Possible Intergroup Killing in Chimpanzees in the Kalinzu Forest, Uganda
Chie Hashimoto1 and Takeshi Furuichi2
1. Primate Research Institute, Kyoto University,
2. Faculty of Foreign Studies, Meiji-Gakuin University
Several studies have reported intergroup killing of adult male chimpanzees (Pan troglodytes schweinfurthii) 1,2,3. Although there has been criticism that the intergroup killing occurred as a result of artificial provisioning or playback experiments, a recent study has confirmed that it occurred in a wild group in the Kibale National Park, Ngogo group, a group that had not been under any artificial influences 3. We have also observed a wild group of chimpanzees, in the Kalinzu Forest Reserve, Uganda, a group with no experience of artificial provisioning or experiments. Here, we report an indirect observation that suggests the occurrence of the intergroup killing of an adult male.
We have been studying wild chimpanzees in the Kalinzu Forest Reserve since 1992 4. We started to habituate one group, M group, in June 1997. Most of the adult male members were well habituated by 20014. The observations for this report were conducted from August 2003 to October 2003. During this period, we followed the M Group and recorded feeding behaviors and social interactions using the focal animal and ad lib sampling methods.
While we stayed in camp, on September 13, 2003, we heard loud vocalizations coming from numerous chimpanzees in the forest. We estimated that the vocalizations had come from a distance of about 500 m. The vocalizations included pant-hoots and screams. This was unusual because it continued for more than ten minutes, without interruption.
Two weeks later, we found the carcass of a male chimpanzee in the area where we had heard the vocalization. Judging from the condition of the carcass, the chimpanzee had died two to three weeks previously (Fig. 1). We also found signs of fighting within 10 m of the carcass: a wisp of chimpanzee hair on the ground, broken branches, and trampled grass.

══════

In the report on possible intergroup killing in the Kalinzu Forest, from about what distance did the researchers estimate the vocalizations heard on September 13, 2003, had come?

══════

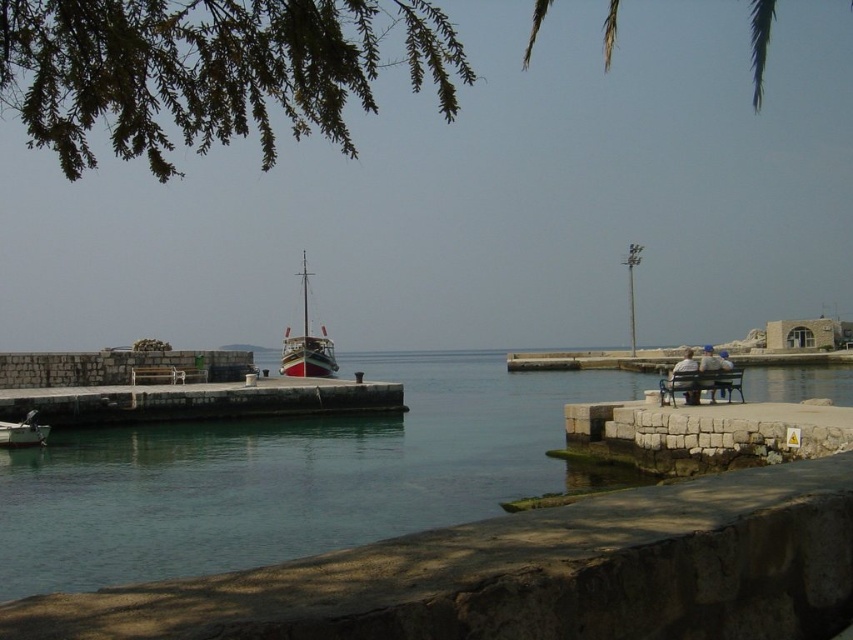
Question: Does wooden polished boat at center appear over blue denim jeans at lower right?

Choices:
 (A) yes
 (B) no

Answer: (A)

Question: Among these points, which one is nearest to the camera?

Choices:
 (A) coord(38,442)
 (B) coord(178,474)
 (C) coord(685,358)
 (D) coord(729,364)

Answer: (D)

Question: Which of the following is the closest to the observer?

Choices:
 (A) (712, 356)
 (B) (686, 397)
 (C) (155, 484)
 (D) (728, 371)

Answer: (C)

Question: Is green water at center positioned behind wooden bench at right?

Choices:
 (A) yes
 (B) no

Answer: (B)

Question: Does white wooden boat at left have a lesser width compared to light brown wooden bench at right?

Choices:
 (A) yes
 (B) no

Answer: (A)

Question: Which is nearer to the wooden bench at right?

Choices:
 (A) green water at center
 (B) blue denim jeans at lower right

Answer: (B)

══════

**WRITTEN ANSWER**
About 500 m.